Film Review: Savage Waters

Animals, by our nature, are curious creatures. Born to explore. To sniff that new scent. Eat that strange smelly thing on the floor. Some are braver than others, but we all learn through experience and being taught. Humans might like to think we’re superior, but when it comes down to it there are far fewer differences than similarities. Unlike out mammalian cousins, we have words and language to articulate our dreams. To inspire future generations.

The discovery of a nineteenth century treasure-hunter’s journal inspires Matt Knight, a renowned captain, and Andrew Cotton, a record-breaking big-wave surfer, to head out into uncharted waters. Their destination is the Savage Islands, a small Portuguese archipelago in the North-Atlantic Ocean. Remote and dangerous, their quests involve much skill and a fair amount of luck.

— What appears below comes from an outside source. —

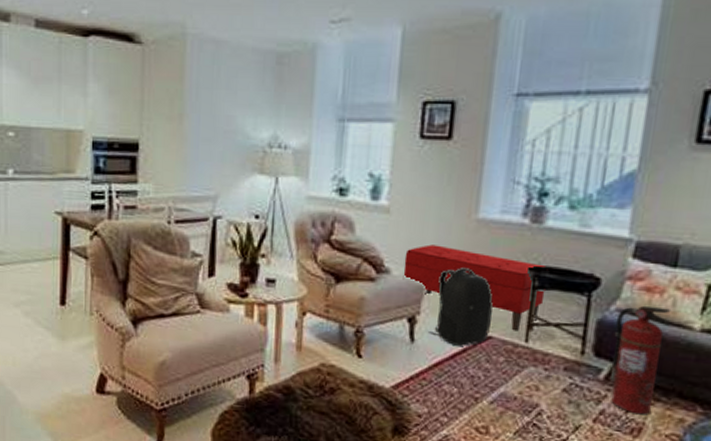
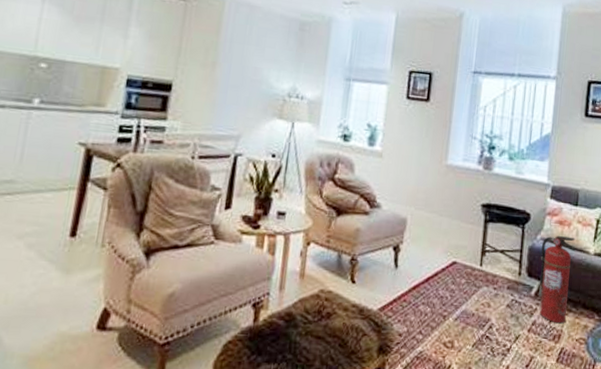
bench: present [402,244,546,332] -> none [390,184,494,257]
backpack: present [429,268,493,346] -> none [409,204,458,271]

Their journey is documented in Savage Waters.

Savage Waters takes us back to the golden age of exploration. When mankind’s thirst for discovery (and the promise of treasure) resulted in a complete reassessment of our world. Whether that’s to surf the biggest wave or to map uncharted waters. While the whys and wherefores of this voyage could be questioned, the spirit of adventure is clearly alive and kicking. This is the great takeaway from Mikey Corker’s film. Savage Waters is an ode to those who dare to dream.  

Savage Waters is the opening night film at Docklands Documentary Film Festival.